Só que esse não foi o motivo por ter deixado o blog às traças. Na verdade, eu estava sem ânimo, sem inspiração e muito confusa com as coisas do coração. Eu achava que o capítulo Ka tinha acabado, mas bastou ela se aproximar, ou melhor, eu me aproximar – estamos trabalhando na mesma instituição – para tudo reavivar aqui dentro e a confusão se instalar de vez...
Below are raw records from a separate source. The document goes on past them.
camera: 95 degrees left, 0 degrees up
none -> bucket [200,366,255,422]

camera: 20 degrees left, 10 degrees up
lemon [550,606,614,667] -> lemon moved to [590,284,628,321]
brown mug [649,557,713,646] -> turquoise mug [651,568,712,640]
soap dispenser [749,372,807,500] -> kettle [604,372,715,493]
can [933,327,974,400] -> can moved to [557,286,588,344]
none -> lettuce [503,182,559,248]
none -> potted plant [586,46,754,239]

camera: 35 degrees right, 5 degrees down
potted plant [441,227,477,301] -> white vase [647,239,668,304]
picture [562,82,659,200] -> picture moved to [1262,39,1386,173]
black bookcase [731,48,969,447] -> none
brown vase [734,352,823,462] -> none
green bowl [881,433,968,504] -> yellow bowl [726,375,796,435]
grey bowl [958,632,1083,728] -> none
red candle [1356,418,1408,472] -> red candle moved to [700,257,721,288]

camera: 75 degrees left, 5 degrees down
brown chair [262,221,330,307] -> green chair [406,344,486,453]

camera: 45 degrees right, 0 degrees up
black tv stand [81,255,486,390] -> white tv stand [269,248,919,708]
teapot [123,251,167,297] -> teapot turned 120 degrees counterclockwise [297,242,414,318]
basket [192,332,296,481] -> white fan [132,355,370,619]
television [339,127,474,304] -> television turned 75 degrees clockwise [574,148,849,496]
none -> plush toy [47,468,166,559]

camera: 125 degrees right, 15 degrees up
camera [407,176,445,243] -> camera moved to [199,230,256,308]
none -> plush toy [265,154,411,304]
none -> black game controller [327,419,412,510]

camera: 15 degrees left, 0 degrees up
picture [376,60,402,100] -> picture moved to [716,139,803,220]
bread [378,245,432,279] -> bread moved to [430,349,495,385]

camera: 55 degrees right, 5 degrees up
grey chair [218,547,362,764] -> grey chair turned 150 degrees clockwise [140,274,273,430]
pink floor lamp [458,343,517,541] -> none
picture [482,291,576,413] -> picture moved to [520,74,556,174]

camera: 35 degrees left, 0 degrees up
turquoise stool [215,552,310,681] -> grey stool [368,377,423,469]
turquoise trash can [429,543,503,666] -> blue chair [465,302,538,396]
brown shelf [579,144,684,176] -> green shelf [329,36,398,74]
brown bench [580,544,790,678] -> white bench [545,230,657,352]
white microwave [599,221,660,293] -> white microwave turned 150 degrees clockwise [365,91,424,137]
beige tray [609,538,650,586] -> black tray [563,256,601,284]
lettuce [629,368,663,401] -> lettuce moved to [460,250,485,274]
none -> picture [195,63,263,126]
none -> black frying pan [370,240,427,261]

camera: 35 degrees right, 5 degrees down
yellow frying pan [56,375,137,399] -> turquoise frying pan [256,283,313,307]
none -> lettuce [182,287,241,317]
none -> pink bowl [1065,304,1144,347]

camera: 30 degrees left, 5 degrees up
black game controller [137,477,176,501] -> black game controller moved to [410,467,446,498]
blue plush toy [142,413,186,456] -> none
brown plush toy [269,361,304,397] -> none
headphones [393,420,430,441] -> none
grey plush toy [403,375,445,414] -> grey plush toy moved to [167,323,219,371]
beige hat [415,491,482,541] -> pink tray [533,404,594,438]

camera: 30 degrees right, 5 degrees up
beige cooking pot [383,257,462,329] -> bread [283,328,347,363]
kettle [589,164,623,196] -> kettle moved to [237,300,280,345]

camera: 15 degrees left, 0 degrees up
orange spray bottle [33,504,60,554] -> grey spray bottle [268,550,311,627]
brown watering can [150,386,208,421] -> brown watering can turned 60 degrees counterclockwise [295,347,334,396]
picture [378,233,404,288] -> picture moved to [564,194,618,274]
Ela não me deu esperanças de nada – e talvez ela nem desconfie de nada –, mas ficar perto dela está sendo uma tortura cruel, estou quase pirando e não estou afim de falar sobre esse assunto com ela. Parece que é neurose da minha parte, mas até quando tento fugir das situações embaraços, o destino arruma um jeitinho de nos unir... (Ainda não estou pronta pra esse momento desabafo aqui no blog... Quem sabe amanhã?!).
Mudando de assunto...
Ontem foi meu primeiro dia de aula na dita faculdade. Conhece muita gente boa na turma e também senti no meu organismo que terei um pouco de trabalho com 3 indivíduos que já foram “carinhosamente” apelidados por mim de “bobos da corte”. Um em especial já me deixou irritada, mas como não quis ser grossa no primeiro dia de aula, tive que respirar várias vezes antes de “devolver’ uma ou outra resposta atravessada tipo: “eu só tenho cara de idiota, mas posso assegurar que não passa disso”.
Será que é um pouco cedo pra entrar em crise profissional-existência? Talvez sim... No entanto, vamos dar tempo ao tempo. Não quero ser precipitada e começar a fazer julgamentos errôneos... Quem sabe essa pessoa seja do bem, mas que só tenha causado uma má impressão logo de cara, o que me faz lembrar do ditado popular “a primeira impressão é a que fica”... E pior que comigo sempre funcionou.
Mudando novamente de assunto...
Ontem quando cheguei do trabalho tinha alguma coisa de diferente em mim, não sei explicar exatamente o quê nem porquê, mas enquanto conversava com mainha sobre a minha aula, senti uma necessidade quase gritante de falar sobre minha homossexualidade, mas resolvi não tocar não falar nada ainda. Alguma coisa me dizia que não era a hora. Enquanto isso, fico me perguntando quando será? Ou se existe essa MELHOR hora?
Pergunta, perguntas, perguntas... “Ontem de manhã quando acordei/Olhei a vida e me espantei/Eu tenho mais de vinte anos/Eu tenho mais de mil perguntas sem respostas”
Tantos assuntos... eheheh
ResponderExcluirBem... que bom que já está trabalhando... e não sei se é tão bom trabalhar perto de quem mexe com a gente... Isso já aconteceu comigo, demorei pra superar, mas me machucou bastante...
Quanto a hora certa de contar sobre a homossexualidade... Seu coração saberá, acredite nele...
Beijocas
Eu também dei um tempo.E acabei me estressando de mais uma época e resolvi abandonar o barco.Nem sinto mais saudades de sala de aula.Agora, eu acho um absurdo ter "bobos da corte" numa turma universitária.Pra mim é cúmulo.Mas a minha dica é: vai colocando moral logo, porque aluno não vale nada!
ResponderExcluirAh a hora certa é hora certa. quando ela chegar você vai saber.E talvez sua mãe até saiba.Mãe sempre sabe tudo!